If you must adjust your repayment to make ends meet, on the other hand, you have further options. You could reduce your federal loan payments using an income-driven repayment plan, or press pause on your payments with deferment or forbearance.
These payment postponement options, available in a more limited fashion from private lenders, could be especially helpful if you suffer a job loss or other economic hardship. If you don’t seek the support you need now, you could find yourself later on with the unhappy task of rehabilitating a defaulted loan, for example.
Master the stage: Obsessing over your budget will only get you so far, so keep in mind that optimizing your loan repayment could require increasing your income. The more money you have coming in — whether it’s from a raise, side hustle, tax refund or other windfall — the less you’ll have to sacrifice.
Hopefully, mastering the first five stages of your borrowing life will pave the way for this sixth and final stage. By the time you get to this one, your route to being debt-free should be clear.
When you are within reach of your final loan payment, ensure that you have enough income and savings left over for emergencies. With that cushion confirmed, go ahead and click submit one last time, keeping a receipt for your records.
You might already be poised to build up your emergency fund, increase your retirement investing or accomplish another financial objective. Before moving onto your next big aim — perhaps a home mortgage? — take stock of how far you’ve come.
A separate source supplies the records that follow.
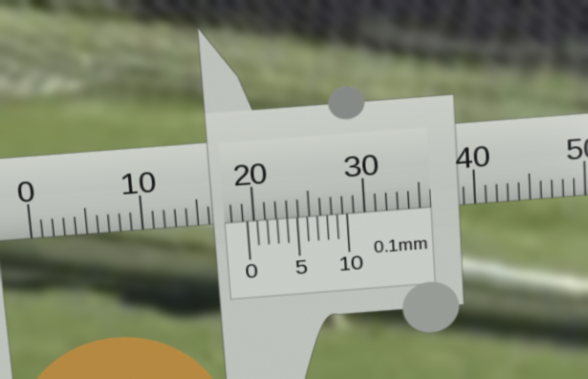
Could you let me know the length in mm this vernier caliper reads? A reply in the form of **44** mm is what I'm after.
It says **19.4** mm
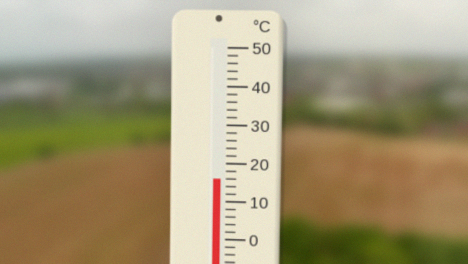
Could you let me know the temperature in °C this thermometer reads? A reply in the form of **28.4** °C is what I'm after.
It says **16** °C
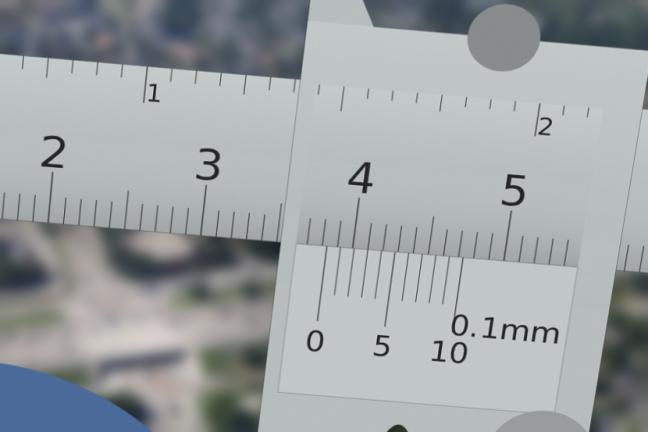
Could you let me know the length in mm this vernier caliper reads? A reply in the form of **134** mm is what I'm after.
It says **38.3** mm
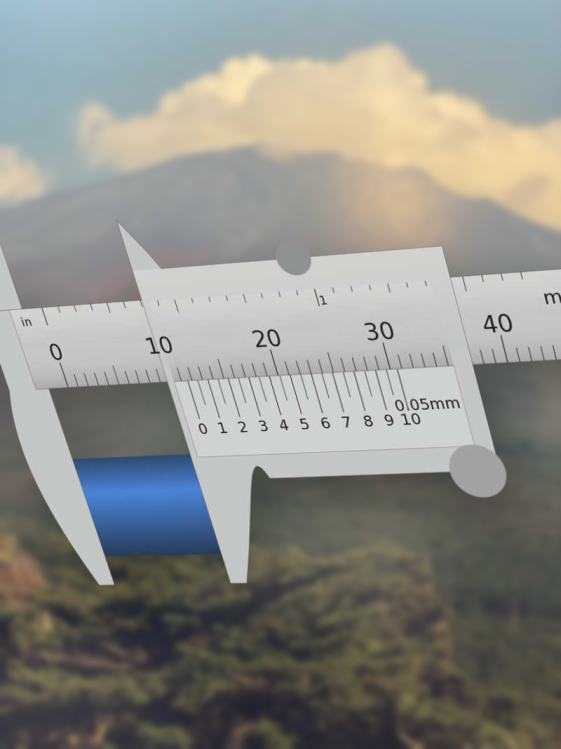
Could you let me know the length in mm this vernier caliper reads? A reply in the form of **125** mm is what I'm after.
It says **11.6** mm
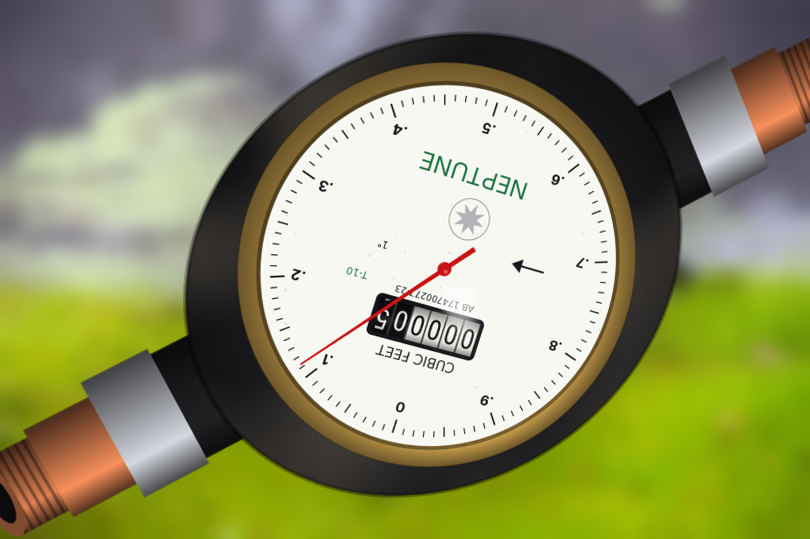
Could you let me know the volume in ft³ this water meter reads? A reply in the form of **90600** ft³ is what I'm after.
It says **5.11** ft³
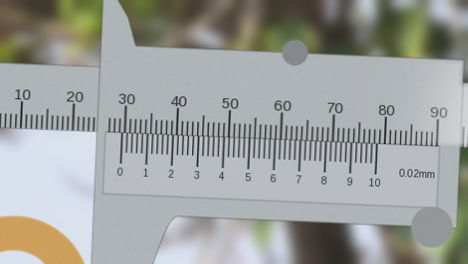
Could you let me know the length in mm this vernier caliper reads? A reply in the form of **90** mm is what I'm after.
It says **29.5** mm
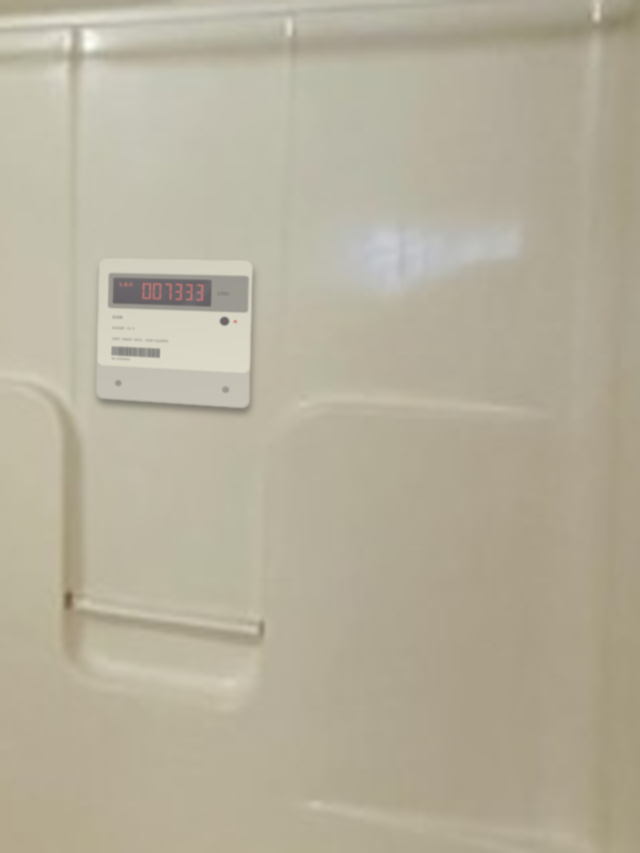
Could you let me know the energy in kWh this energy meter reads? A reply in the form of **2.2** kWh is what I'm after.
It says **7333** kWh
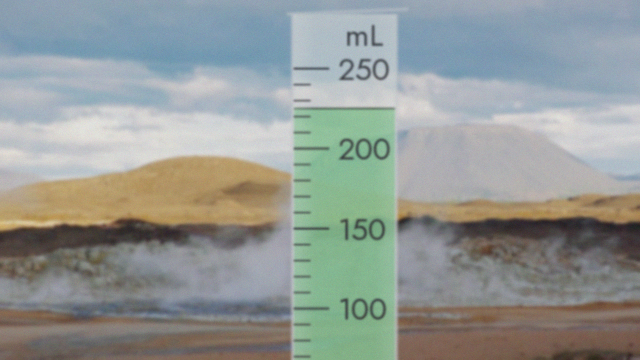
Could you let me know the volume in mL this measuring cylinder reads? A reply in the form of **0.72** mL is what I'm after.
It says **225** mL
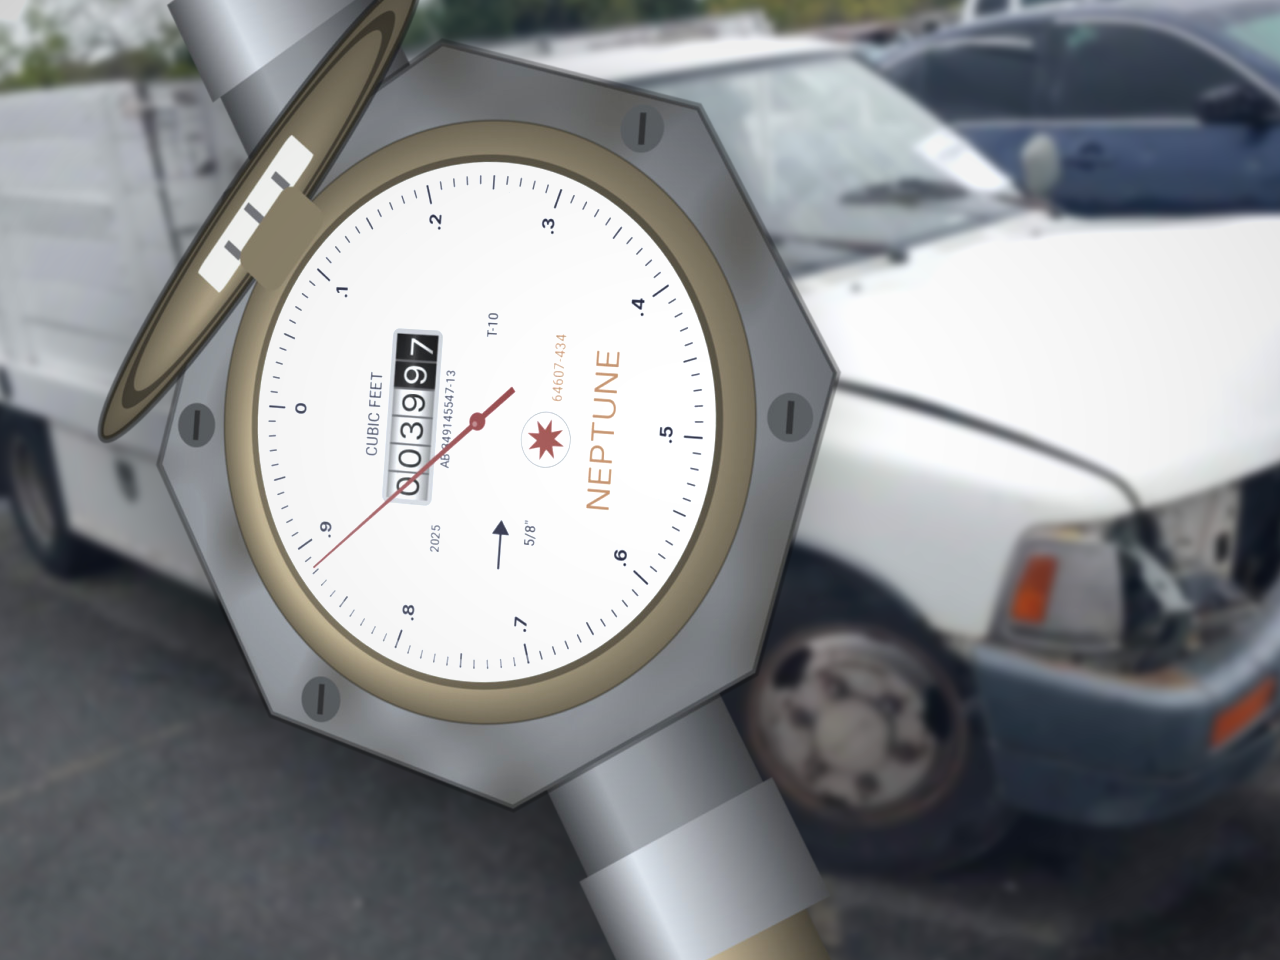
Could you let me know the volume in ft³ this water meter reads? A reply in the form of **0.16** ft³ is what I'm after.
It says **3996.88** ft³
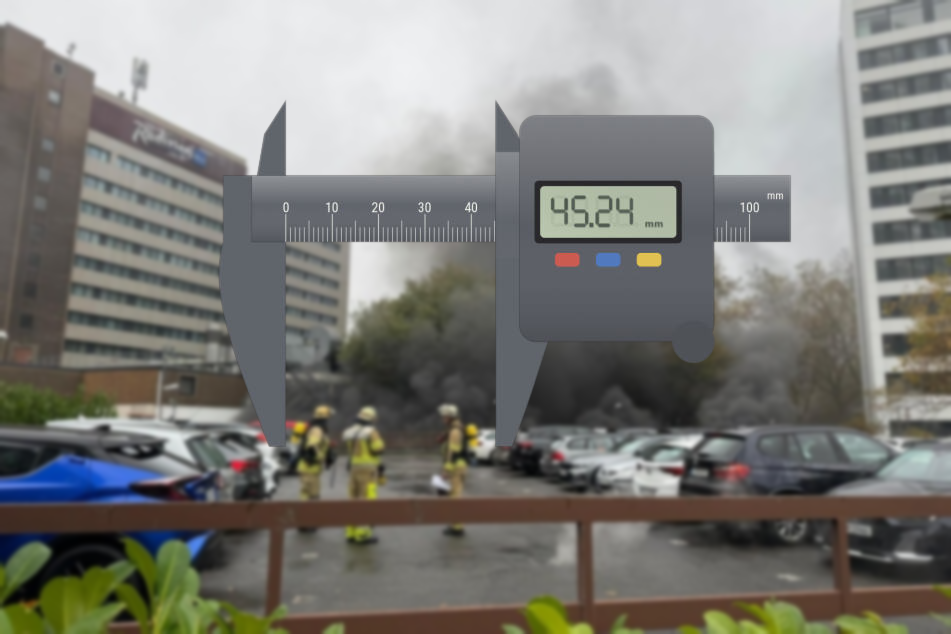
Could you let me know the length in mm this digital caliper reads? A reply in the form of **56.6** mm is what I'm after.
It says **45.24** mm
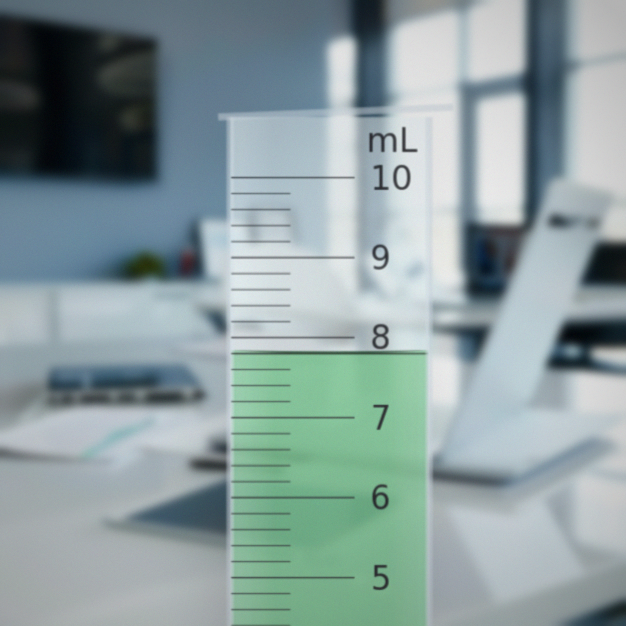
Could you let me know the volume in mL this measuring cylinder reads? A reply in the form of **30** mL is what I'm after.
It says **7.8** mL
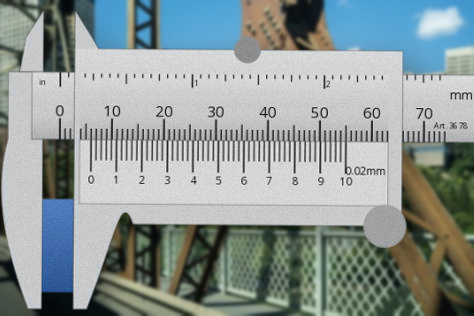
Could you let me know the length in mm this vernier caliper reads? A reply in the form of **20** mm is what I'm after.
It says **6.0** mm
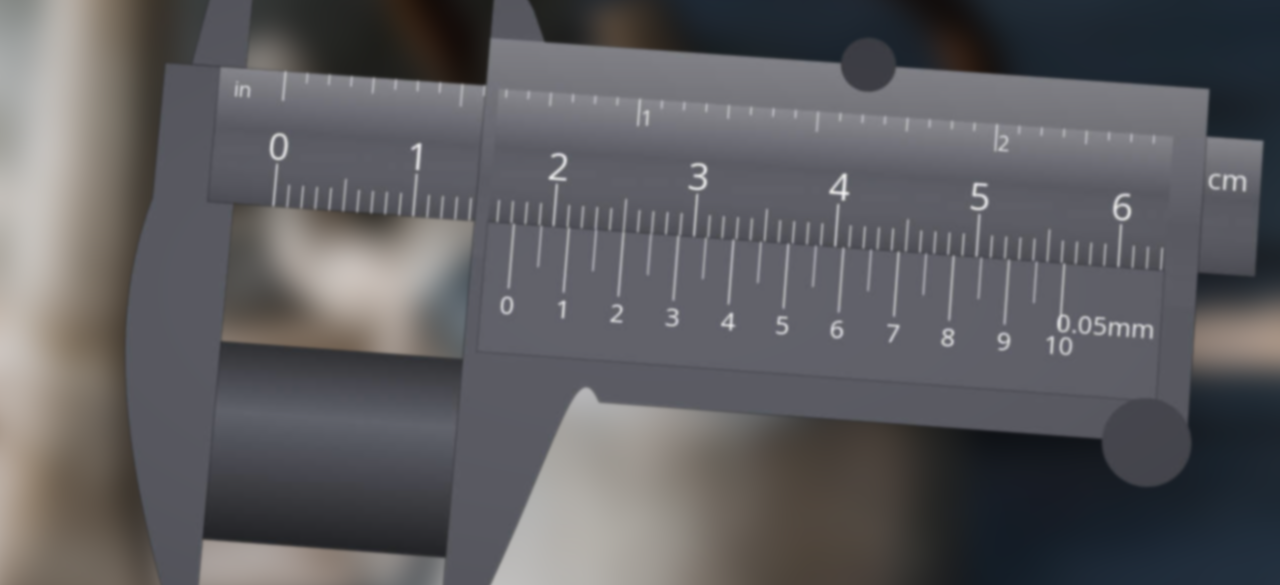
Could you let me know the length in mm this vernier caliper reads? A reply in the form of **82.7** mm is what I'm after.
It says **17.2** mm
A dispatched student loan debt is an occasion to be celebrated, especially with the people who helped you along the way.
Master the stage: Request a debt payoff confirmation from your lender so that a zombie debt doesn’t come back to haunt you.
Master every stage of your student loan experience
Where are you in the life cycle of a student loan borrower?
If you’re a high school or college student (or the parent of one), you know where to begin.
Even if you’ve already borrowed and don’t enjoy the fresh start of a wide-eyed teen, however, you can still master whatever stage comes next in your repayment. From receiving your loan to paying it off, take the next step to end your debt faster than you might have thought possible.